The Puglisis sell produce to such places as the Warwick hospital and clubs and pubs.
“Being small is good – it gives us the flexibility with choosing our stock,” he said.
“While probably the big chains can't be choosy because they buy by the semi-truck load, we can pick and sample what we buy.
“We're also competitive in pricing. For instance we're selling local potatoes for $1 a kilogram while I think supermarkets this week are $2-$3.”
The biggest reason for the popularity of the store is the freshness of the produce.
“That's the reason our Fridays are so popular – because everything is fresh,” he said.
“We try and turn over everything in one day, so everything looks fresh and vibrant. What we put out sells.”
Asked why many people still shopped at larger, sometimes more expensive, food places, Mr Puglisi attributed this to habit.
“Over the years people have talked themselves into being time poor and they can't be bothered going to a fruit shop or butcher,” he said.
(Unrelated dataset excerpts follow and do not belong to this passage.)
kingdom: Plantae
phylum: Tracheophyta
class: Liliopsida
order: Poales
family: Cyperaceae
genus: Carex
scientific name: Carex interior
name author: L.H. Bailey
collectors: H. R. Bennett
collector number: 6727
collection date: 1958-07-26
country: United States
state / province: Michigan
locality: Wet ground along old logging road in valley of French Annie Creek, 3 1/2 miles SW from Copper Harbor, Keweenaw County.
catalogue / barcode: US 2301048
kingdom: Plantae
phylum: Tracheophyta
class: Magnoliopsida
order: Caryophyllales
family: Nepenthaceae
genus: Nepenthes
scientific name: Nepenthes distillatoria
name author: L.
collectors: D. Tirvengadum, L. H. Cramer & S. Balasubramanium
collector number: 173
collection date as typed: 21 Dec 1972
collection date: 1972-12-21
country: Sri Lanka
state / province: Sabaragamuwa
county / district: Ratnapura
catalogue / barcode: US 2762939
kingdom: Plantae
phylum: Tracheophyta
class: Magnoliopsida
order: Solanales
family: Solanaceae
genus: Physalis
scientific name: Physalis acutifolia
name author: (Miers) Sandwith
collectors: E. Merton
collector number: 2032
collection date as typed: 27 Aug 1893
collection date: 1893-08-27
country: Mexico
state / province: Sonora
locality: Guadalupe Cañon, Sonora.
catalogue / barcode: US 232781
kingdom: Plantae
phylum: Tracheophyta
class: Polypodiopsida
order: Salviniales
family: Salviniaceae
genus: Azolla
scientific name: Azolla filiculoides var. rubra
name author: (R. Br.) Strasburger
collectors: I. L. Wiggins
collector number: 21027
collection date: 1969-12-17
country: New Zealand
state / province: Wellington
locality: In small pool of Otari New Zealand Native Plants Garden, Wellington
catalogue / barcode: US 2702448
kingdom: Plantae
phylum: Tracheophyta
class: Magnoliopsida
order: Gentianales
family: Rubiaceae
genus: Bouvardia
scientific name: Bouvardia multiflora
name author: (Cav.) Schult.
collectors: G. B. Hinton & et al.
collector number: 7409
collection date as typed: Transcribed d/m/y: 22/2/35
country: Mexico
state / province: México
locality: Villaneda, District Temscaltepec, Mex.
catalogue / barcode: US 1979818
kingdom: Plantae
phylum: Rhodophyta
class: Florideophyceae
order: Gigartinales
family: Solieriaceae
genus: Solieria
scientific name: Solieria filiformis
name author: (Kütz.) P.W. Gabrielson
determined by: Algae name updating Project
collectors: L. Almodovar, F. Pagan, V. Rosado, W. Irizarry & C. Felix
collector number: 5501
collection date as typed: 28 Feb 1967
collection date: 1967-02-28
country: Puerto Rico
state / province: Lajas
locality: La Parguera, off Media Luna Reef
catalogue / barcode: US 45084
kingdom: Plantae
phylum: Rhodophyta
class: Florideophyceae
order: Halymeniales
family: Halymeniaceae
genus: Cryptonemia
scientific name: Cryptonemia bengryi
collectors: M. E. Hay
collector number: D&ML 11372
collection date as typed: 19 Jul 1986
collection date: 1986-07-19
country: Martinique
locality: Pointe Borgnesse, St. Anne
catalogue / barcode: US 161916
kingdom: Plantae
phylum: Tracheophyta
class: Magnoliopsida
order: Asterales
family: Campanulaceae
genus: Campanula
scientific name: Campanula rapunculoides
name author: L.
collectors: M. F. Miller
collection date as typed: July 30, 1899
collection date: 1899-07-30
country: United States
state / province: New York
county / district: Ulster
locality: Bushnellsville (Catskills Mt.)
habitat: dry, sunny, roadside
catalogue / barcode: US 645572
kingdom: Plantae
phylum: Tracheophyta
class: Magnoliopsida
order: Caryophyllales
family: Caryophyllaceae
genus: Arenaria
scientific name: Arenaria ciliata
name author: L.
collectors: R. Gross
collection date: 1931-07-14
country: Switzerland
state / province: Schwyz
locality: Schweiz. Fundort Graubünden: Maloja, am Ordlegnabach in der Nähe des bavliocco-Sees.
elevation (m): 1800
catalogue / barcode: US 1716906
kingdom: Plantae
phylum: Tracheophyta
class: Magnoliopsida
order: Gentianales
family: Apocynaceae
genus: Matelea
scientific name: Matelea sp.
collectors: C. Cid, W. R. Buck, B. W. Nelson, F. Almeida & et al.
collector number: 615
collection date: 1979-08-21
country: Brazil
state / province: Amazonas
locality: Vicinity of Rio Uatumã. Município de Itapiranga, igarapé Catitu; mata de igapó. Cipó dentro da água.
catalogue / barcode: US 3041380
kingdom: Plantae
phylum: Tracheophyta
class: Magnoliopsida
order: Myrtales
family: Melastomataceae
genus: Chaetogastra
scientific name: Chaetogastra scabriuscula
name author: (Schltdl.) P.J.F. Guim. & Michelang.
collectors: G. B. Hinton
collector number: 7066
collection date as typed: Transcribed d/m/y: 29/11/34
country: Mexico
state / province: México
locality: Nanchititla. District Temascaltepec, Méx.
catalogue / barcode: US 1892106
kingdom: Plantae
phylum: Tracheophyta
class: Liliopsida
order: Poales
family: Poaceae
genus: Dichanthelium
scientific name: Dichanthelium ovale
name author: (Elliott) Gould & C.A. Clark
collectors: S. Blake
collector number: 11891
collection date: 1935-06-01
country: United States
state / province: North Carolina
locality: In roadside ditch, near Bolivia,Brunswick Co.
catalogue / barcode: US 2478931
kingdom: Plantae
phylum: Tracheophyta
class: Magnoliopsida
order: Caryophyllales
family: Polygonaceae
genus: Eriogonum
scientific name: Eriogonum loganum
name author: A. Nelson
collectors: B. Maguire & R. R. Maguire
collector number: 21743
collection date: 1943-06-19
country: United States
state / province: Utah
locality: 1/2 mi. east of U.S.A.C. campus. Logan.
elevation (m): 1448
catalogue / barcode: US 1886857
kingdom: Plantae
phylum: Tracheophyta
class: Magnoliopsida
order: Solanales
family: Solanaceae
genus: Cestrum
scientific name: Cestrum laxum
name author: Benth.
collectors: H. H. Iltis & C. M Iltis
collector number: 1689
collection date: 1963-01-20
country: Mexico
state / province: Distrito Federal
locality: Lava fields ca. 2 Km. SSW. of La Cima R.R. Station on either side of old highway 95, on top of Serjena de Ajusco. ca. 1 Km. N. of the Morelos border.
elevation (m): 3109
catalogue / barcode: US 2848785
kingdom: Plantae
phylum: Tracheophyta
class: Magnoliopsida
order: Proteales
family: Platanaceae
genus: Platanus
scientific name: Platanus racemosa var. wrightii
“But a lot of time they're the ones missing out because the only difference between us and the supermarket is price.”
Another local business, Pure Heaven, makes a large portion of product locally.
With their base in Stanthorpe, owners Justin and Maria Heaven have had a Warwick outlet for seven months and said there had been strong support from Southern Downs shoppers.
“At our Stanthorpe shop, customers are a mix of tourists and locals,” Mr Heaven said. “In Warwick though, it seems to be mainly locals, so both of the markets seem to be different.”
Having his own business, Mr Heaven said he could see first-hand the importance of supporting local industries.
“We really see the value of shopping locally – that's our bread and butter,” he said. “We support as many charities and schools as we can.”